**Data**
— Begin —
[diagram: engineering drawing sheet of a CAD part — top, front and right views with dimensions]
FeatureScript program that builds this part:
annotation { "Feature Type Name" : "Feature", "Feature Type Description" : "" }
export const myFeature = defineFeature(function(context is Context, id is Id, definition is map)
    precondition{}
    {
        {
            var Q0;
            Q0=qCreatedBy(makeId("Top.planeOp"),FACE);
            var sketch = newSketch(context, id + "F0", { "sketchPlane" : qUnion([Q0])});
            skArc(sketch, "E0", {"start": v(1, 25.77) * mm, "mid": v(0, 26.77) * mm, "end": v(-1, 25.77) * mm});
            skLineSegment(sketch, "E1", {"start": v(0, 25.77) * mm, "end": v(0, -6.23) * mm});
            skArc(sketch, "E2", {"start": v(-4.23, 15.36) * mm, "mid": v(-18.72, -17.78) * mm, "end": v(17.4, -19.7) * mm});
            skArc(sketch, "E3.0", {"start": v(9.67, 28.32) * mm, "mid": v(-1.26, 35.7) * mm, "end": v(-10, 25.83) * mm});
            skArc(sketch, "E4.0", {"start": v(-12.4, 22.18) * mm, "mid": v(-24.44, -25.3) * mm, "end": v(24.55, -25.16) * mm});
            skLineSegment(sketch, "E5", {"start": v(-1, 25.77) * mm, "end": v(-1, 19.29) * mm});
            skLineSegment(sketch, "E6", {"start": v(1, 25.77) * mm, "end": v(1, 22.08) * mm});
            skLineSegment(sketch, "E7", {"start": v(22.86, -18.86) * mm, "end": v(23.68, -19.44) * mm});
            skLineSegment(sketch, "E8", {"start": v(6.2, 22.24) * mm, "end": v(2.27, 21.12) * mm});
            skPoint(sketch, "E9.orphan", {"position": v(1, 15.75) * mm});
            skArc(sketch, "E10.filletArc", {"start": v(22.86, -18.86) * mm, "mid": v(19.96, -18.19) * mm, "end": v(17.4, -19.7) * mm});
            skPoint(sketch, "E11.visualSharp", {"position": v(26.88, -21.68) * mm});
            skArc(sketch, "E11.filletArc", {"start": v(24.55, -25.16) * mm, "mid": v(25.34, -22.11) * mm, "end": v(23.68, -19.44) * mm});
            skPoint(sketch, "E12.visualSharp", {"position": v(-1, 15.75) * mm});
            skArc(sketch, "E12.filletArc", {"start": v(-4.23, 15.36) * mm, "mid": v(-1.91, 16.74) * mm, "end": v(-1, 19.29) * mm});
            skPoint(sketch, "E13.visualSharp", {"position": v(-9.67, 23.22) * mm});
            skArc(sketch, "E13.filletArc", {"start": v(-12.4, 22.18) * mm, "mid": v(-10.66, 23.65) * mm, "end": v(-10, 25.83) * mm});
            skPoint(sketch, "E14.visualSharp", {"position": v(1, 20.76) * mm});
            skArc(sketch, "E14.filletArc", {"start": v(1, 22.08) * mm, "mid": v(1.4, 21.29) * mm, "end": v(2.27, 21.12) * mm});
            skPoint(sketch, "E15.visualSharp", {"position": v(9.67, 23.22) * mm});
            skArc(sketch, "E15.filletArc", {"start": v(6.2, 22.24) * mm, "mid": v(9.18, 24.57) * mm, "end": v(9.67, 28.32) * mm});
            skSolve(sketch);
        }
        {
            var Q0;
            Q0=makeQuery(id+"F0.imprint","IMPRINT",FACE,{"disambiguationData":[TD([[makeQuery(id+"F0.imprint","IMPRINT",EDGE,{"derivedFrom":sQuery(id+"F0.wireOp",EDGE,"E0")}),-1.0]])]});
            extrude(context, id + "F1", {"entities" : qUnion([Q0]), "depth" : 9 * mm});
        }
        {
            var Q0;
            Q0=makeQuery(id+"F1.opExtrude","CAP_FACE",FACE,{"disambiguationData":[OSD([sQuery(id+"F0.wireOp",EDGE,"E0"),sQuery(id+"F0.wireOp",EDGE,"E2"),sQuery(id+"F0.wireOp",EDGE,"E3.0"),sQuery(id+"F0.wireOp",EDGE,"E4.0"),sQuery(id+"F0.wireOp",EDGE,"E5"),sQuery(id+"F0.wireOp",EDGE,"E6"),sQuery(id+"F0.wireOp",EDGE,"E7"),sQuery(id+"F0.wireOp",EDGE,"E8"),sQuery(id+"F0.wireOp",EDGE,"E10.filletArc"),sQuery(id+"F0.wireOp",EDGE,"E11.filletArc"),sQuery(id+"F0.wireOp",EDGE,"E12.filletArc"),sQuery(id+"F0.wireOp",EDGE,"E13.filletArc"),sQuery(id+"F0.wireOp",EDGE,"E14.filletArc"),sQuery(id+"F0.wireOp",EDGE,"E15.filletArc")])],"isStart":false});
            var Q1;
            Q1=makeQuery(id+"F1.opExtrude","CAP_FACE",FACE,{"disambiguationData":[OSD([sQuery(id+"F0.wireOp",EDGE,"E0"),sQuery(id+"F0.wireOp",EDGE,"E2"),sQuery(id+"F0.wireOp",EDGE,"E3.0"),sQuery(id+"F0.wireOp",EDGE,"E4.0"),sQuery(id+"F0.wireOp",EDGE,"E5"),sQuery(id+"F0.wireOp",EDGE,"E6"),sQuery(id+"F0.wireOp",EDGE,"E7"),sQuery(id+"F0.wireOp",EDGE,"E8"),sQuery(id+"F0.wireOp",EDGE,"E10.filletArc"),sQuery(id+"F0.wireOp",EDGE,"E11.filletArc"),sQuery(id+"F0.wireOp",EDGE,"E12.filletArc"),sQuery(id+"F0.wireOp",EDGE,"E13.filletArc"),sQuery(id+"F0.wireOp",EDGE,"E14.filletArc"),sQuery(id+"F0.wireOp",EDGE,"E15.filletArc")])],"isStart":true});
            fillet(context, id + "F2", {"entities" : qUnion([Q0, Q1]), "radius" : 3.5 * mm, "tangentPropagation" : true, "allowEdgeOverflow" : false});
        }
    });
— End —
**Aim**
Retype the whole listing above character for character, keeping every line unchanged.

**Right answer**
[diagram: engineering drawing sheet of a CAD part — top, front and right views with dimensions]
FeatureScript program that builds this part:
annotation { "Feature Type Name" : "Feature", "Feature Type Description" : "" }
export const myFeature = defineFeature(function(context is Context, id is Id, definition is map)
    precondition{}
    {
        {
            var Q0;
            Q0=qCreatedBy(makeId("Top.planeOp"),FACE);
            var sketch = newSketch(context, id + "F0", { "sketchPlane" : qUnion([Q0])});
            skArc(sketch, "E0", {"start": v(1, 25.77) * mm, "mid": v(0, 26.77) * mm, "end": v(-1, 25.77) * mm});
            skLineSegment(sketch, "E1", {"start": v(0, 25.77) * mm, "end": v(0, -6.23) * mm});
            skArc(sketch, "E2", {"start": v(-4.23, 15.36) * mm, "mid": v(-18.72, -17.78) * mm, "end": v(17.4, -19.7) * mm});
            skArc(sketch, "E3.0", {"start": v(9.67, 28.32) * mm, "mid": v(-1.26, 35.7) * mm, "end": v(-10, 25.83) * mm});
            skArc(sketch, "E4.0", {"start": v(-12.4, 22.18) * mm, "mid": v(-24.44, -25.3) * mm, "end": v(24.55, -25.16) * mm});
            skLineSegment(sketch, "E5", {"start": v(-1, 25.77) * mm, "end": v(-1, 19.29) * mm});
            skLineSegment(sketch, "E6", {"start": v(1, 25.77) * mm, "end": v(1, 22.08) * mm});
            skLineSegment(sketch, "E7", {"start": v(22.86, -18.86) * mm, "end": v(23.68, -19.44) * mm});
            skLineSegment(sketch, "E8", {"start": v(6.2, 22.24) * mm, "end": v(2.27, 21.12) * mm});
            skPoint(sketch, "E9.orphan", {"position": v(1, 15.75) * mm});
            skArc(sketch, "E10.filletArc", {"start": v(22.86, -18.86) * mm, "mid": v(19.96, -18.19) * mm, "end": v(17.4, -19.7) * mm});
            skPoint(sketch, "E11.visualSharp", {"position": v(26.88, -21.68) * mm});
            skArc(sketch, "E11.filletArc", {"start": v(24.55, -25.16) * mm, "mid": v(25.34, -22.11) * mm, "end": v(23.68, -19.44) * mm});
            skPoint(sketch, "E12.visualSharp", {"position": v(-1, 15.75) * mm});
            skArc(sketch, "E12.filletArc", {"start": v(-4.23, 15.36) * mm, "mid": v(-1.91, 16.74) * mm, "end": v(-1, 19.29) * mm});
            skPoint(sketch, "E13.visualSharp", {"position": v(-9.67, 23.22) * mm});
            skArc(sketch, "E13.filletArc", {"start": v(-12.4, 22.18) * mm, "mid": v(-10.66, 23.65) * mm, "end": v(-10, 25.83) * mm});
            skPoint(sketch, "E14.visualSharp", {"position": v(1, 20.76) * mm});
            skArc(sketch, "E14.filletArc", {"start": v(1, 22.08) * mm, "mid": v(1.4, 21.29) * mm, "end": v(2.27, 21.12) * mm});
            skPoint(sketch, "E15.visualSharp", {"position": v(9.67, 23.22) * mm});
            skArc(sketch, "E15.filletArc", {"start": v(6.2, 22.24) * mm, "mid": v(9.18, 24.57) * mm, "end": v(9.67, 28.32) * mm});
            skSolve(sketch);
        }
        {
            var Q0;
            Q0=makeQuery(id+"F0.imprint","IMPRINT",FACE,{"disambiguationData":[TD([[makeQuery(id+"F0.imprint","IMPRINT",EDGE,{"derivedFrom":sQuery(id+"F0.wireOp",EDGE,"E0")}),-1.0]])]});
            extrude(context, id + "F1", {"entities" : qUnion([Q0]), "depth" : 9 * mm});
        }
        {
            var Q0;
            Q0=makeQuery(id+"F1.opExtrude","CAP_FACE",FACE,{"disambiguationData":[OSD([sQuery(id+"F0.wireOp",EDGE,"E0"),sQuery(id+"F0.wireOp",EDGE,"E2"),sQuery(id+"F0.wireOp",EDGE,"E3.0"),sQuery(id+"F0.wireOp",EDGE,"E4.0"),sQuery(id+"F0.wireOp",EDGE,"E5"),sQuery(id+"F0.wireOp",EDGE,"E6"),sQuery(id+"F0.wireOp",EDGE,"E7"),sQuery(id+"F0.wireOp",EDGE,"E8"),sQuery(id+"F0.wireOp",EDGE,"E10.filletArc"),sQuery(id+"F0.wireOp",EDGE,"E11.filletArc"),sQuery(id+"F0.wireOp",EDGE,"E12.filletArc"),sQuery(id+"F0.wireOp",EDGE,"E13.filletArc"),sQuery(id+"F0.wireOp",EDGE,"E14.filletArc"),sQuery(id+"F0.wireOp",EDGE,"E15.filletArc")])],"isStart":false});
            var Q1;
            Q1=makeQuery(id+"F1.opExtrude","CAP_FACE",FACE,{"disambiguationData":[OSD([sQuery(id+"F0.wireOp",EDGE,"E0"),sQuery(id+"F0.wireOp",EDGE,"E2"),sQuery(id+"F0.wireOp",EDGE,"E3.0"),sQuery(id+"F0.wireOp",EDGE,"E4.0"),sQuery(id+"F0.wireOp",EDGE,"E5"),sQuery(id+"F0.wireOp",EDGE,"E6"),sQuery(id+"F0.wireOp",EDGE,"E7"),sQuery(id+"F0.wireOp",EDGE,"E8"),sQuery(id+"F0.wireOp",EDGE,"E10.filletArc"),sQuery(id+"F0.wireOp",EDGE,"E11.filletArc"),sQuery(id+"F0.wireOp",EDGE,"E12.filletArc"),sQuery(id+"F0.wireOp",EDGE,"E13.filletArc"),sQuery(id+"F0.wireOp",EDGE,"E14.filletArc"),sQuery(id+"F0.wireOp",EDGE,"E15.filletArc")])],"isStart":true});
            fillet(context, id + "F2", {"entities" : qUnion([Q0, Q1]), "radius" : 3.5 * mm, "tangentPropagation" : true, "allowEdgeOverflow" : false});
        }
    });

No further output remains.